Famed writing and directing duo Shari Springer Berman and Robert Pulcini (known for their award-winning collaborations on American Splendor and The Extra Man) reunite to bring the somewhat awkward, often too drama-laden Girl Most Likely. Starring Kristen Wiig in her usual middle-aged martyrdom role (at least ever since Bridesmaids), Girl Most Likely is an exploration of time wasting and lost potential--executed in a manner that is, at times, comedic, but mostly too depressing to be considered humorous. Promotional poster for Girl Most Likely

Opening with Imogene (which was going to be the original title of the movie--giving it a far more Mildred Pierce--among other dramatically named movies--vibe) as the star of an elementary school rendering of The Wizard of Oz insisting on lending critiques about the unrealistic dialogue (who would actually want to go back to Kansas?), Imogene's stubborn/playwright nature is immediately established. We are then taken to her current state of existence, in which she lives a vaguely glamorous life navigating her way through the upper echelons of New York society. This lifestyle grinds to a halt when her "Dutch boyfriend," Peter (Brian Pestos), breaks up with her. With Peter as her sole connection to "the scene," Imogene has a breakdown that prompts her to feign committing suicide. The entire reason she was "allowed" entrance into the Upper East Side lifestyle was due to receiving a year-long grant to write a play, but soon realizes she's lost her confidence in her ability to write--and has, resultantly, squandered most of her time in New York.

Uncomfortable morning after

After the fake suicide attempt goes horribly wrong and Dara (June Diane Raphael), her equally fake friend, discovers her with a bottle of pills and an eloquently written farewell note, Imogene is forced by the hospital's doctor to be released into the care of her mother, Zelda (Annette Bening, who always plays the role of deranged matriarch to perfection). Imogene's outright contempt for her mother's impulsive habits make her instantly resistant to the notion of returning to Ocean City, New Jersey to convalesce. When she arrives--after waking up alone in a casino parking lot where her mother has made a pit stop--she finds that several things have changed in her childhood home. Chief among them is the presence of an attractive lodger in his 20s, Lee (Darren Criss), as well as her mother's new boyfriend, George Bousche--pronounced "boosh"--(Matt Dillon), a supposed member of the CIA. As if the house isn't already full enough, Imogene's offbeat brother, Ralph (Christopher Fitzgerald), also still lives at home. Thus, it is not exactly the most practical environment for a recently institutionalized fake suicide case.

Annette Bening plays Imogene's "impulsive" mother.

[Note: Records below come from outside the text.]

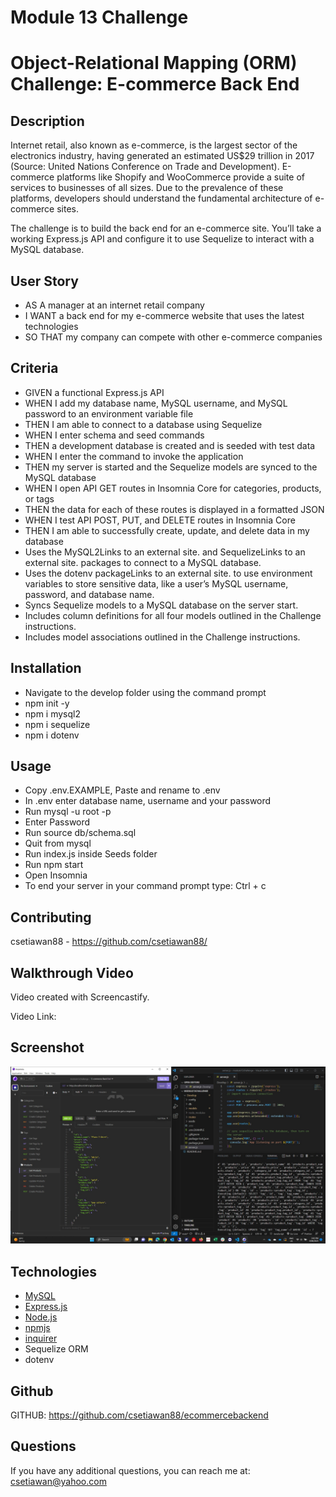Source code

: # Module 13 Challenge

# Object-Relational Mapping (ORM) Challenge: E-commerce Back End

## Description

Internet retail, also known as e-commerce, is the largest sector of the electronics industry, having generated an estimated US$29 trillion in 2017 (Source: United Nations Conference on Trade and Development). E-commerce platforms like Shopify and WooCommerce provide a suite of services to businesses of all sizes. Due to the prevalence of these platforms, developers should understand the fundamental architecture of e-commerce sites.

The challenge is to build the back end for an e-commerce site. You’ll take a working Express.js API and configure it to use Sequelize to interact with a MySQL database.

## User Story

- AS A manager at an internet retail company
- I WANT a back end for my e-commerce website that uses the latest technologies
- SO THAT my company can compete with other e-commerce companies

## Criteria

- GIVEN a functional Express.js API
- WHEN I add my database name, MySQL username, and MySQL password to an environment variable file
- THEN I am able to connect to a database using Sequelize
- WHEN I enter schema and seed commands
- THEN a development database is created and is seeded with test data
- WHEN I enter the command to invoke the application
- THEN my server is started and the Sequelize models are synced to the MySQL database
- WHEN I open API GET routes in Insomnia Core for categories, products, or tags
- THEN the data for each of these routes is displayed in a formatted JSON
- WHEN I test API POST, PUT, and DELETE routes in Insomnia Core
- THEN I am able to successfully create, update, and delete data in my database
- Uses the MySQL2Links to an external site. and SequelizeLinks to an external site. packages to connect to a MySQL database.
- Uses the dotenv packageLinks to an external site. to use environment variables to store sensitive data, like a user’s MySQL username, password, and database name.
- Syncs Sequelize models to a MySQL database on the server start.
- Includes column definitions for all four models outlined in the Challenge instructions.
- Includes model associations outlined in the Challenge instructions.

## Installation

- Navigate to the develop folder using the command prompt
- npm init -y
- npm i mysql2
- npm i sequelize
- npm i dotenv

## Usage

- Copy .env.EXAMPLE, Paste and rename to .env
- In .env enter database name, username and your password
- Run mysql -u root -p
- Enter Password
- Run source db/schema.sql
- Quit from mysql
- Run index.js inside Seeds folder
- Run npm start
- Open Insomnia
- To end your server in your command prompt type: Ctrl + c

## Contributing

csetiawan88 - https://github.com/csetiawan88/

## Walkthrough Video

Video created with Screencastify.

Video Link:

## Screenshot

![E-commerce Back End](screenshot1.jpg)

## Technologies

- [MySQL](https://www.mysql.com/)
- [Express.js](https://expressjs.com/)
- [Node.js](https://nodejs.org/en/)
- [npmjs](https://docs.npmjs.com/)
- [inquirer](https://www.npmjs.com/package/inquirer)
- Sequelize ORM
- dotenv

## Github

GITHUB: https://github.com/csetiawan88/ecommercebackend

## Questions

If you have any additional questions, you can reach me at:
csetiawan@yahoo.com
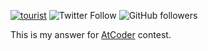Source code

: [![tourist](https://img.shields.io/endpoint?url=https%3A%2F%2Fatcoder-badges.now.sh%2Fapi%2Fatcoder%2Fjson%2Foxide)](https://atcoder.jp/users/oxide)
![Twitter Follow](https://img.shields.io/twitter/follow/yu_9824?style=social)
![GitHub followers](https://img.shields.io/github/followers/yu-9824?style=social)

This is my answer for [AtCoder](https://atcoder.jp) contest.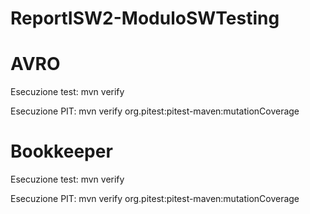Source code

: # ReportISW2-ModuloSWTesting

# AVRO

Esecuzione test: mvn verify

Esecuzione PIT: mvn verify org.pitest:pitest-maven:mutationCoverage 

# Bookkeeper

Esecuzione test: mvn verify

Esecuzione PIT: mvn verify org.pitest:pitest-maven:mutationCoverage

Although there are high moments in Girl Most Likely, it already starts on such a low note that it's difficult to build the plot line much higher. From sitting in a bathtub looking at a framed picture of her and Peter to getting fired from her job writing blurbs about plays, Imogene's life sinks too immensely from the very start of the film. At least in Bridesmaids, which is clearly what is trying to be emulated here, Kristen Wiig's character didn't hit true rock bottom until the end of the second act. Girl Most Likely starts her off that way far too early in the story, making it difficult to reach that uplifted place that a comedy is supposed to take you to. Another case in point of Imogene's tragic life is discovering that her father, Maxwell (Bob Balaban), after years of being presumed dead by her, is actually alive; her mother merely made up the story of his death so her children wouldn't know that he left them. And so, in addition to trying to win the affection and approval of Peter, Imogen's other goal is to win the affection and approval of her father, who also lives in New York City and works as an established scholarly writer on the subject of early colonial America.


In spite of an ultimately happy ending, there is something entirely disjointed about the movie. Apart from the rampant jabs at New Jersey and the homage to 90s pop stars at the dive where Lee works as a Backstreet Boy, Girl Most Likely is mostly a series of low points that make you wish you had just decided to walk a full-fledged drama about the single woman (e.g. The Good Girl or Broken English).